One of the big issues facing the interactive industry is the language. Clients speak one language. Media people speak another. Developers speak yet another. And creatives – well, a few choice words can work wonders. I’ve been in the interactive world for a long time – launching interactive television in the early nineties, would you believe – and the common language that divides us all remains the same today as it did then. At the imedia brand summit at a very nice hotel near Silverstone last week, I hosted a panel on the subject of brand management in the digital future. A very broad topic, but one that got pretty quickly down to the nuts and bolts of organisation, objective setting and measurement, and the varying stages of development of these areas in the companies that drive the supply chain for a large part of the interactive industry – brand owners.

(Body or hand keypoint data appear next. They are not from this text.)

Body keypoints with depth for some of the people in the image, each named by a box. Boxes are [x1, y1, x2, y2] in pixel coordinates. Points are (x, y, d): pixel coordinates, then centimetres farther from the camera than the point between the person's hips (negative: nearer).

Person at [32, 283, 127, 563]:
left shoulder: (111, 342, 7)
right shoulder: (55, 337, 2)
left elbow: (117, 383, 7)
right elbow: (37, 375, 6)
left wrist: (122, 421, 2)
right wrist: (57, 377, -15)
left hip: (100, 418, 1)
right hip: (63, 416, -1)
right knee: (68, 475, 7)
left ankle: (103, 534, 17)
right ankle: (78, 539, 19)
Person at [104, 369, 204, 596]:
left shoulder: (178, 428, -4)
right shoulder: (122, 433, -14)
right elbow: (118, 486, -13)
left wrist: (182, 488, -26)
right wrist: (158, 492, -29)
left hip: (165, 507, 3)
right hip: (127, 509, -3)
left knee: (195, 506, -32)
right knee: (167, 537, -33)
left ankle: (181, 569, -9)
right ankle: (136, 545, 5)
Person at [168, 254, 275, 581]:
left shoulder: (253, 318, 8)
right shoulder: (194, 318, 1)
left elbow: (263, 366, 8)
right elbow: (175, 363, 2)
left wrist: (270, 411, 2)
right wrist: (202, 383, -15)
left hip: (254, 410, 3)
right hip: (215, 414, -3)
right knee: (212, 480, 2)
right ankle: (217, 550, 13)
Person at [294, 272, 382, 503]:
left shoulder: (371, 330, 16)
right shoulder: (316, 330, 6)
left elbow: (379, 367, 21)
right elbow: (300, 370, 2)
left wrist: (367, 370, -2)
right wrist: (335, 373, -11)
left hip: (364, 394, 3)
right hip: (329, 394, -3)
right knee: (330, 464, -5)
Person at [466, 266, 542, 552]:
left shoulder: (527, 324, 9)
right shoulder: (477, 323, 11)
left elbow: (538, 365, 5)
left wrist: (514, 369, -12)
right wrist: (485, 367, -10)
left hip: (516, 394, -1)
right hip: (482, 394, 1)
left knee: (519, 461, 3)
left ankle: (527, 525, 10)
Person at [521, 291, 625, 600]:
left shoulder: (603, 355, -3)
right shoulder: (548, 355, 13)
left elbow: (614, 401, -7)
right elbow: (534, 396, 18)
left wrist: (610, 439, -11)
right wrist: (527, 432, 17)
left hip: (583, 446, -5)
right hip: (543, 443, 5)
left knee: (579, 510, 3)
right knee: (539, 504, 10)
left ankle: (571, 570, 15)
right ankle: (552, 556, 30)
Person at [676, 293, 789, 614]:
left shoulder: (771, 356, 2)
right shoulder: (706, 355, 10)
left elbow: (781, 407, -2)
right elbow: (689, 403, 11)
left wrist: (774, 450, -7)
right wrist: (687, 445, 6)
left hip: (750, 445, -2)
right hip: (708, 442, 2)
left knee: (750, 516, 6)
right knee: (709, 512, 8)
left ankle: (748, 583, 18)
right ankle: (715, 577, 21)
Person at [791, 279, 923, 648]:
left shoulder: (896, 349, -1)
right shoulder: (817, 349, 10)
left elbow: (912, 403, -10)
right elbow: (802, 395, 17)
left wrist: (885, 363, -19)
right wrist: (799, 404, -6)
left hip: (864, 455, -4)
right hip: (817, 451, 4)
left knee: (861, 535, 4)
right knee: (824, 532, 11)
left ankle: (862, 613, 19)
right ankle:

Two specific topics came up again and again – what is our planning currency, and what is our measurement currency? Clearly better business cases and sharper understanding of ROI is getting more important. Everybody talked about that. Not one of the attendees put a hand up to ‘spending more’ in 2009. In fact, it’s how to spend less, but get more. And this is where we need to think more clearly as an industry on what we do and how we do it, in order to decide and price our value. I worry that we measure ourselves often on how we do things rather than the absolute value of what we do. (we delivered the project on time – great. But what was it for, who was it for, why is it good, how many consumers does it influence, does it change behaviour?
if the role of marketing is to determine the market the brand will compete in and to manage the incremental growth or defence of share – what does the interactive activity do to support that? Ask yourselves the question. Let me know what you think.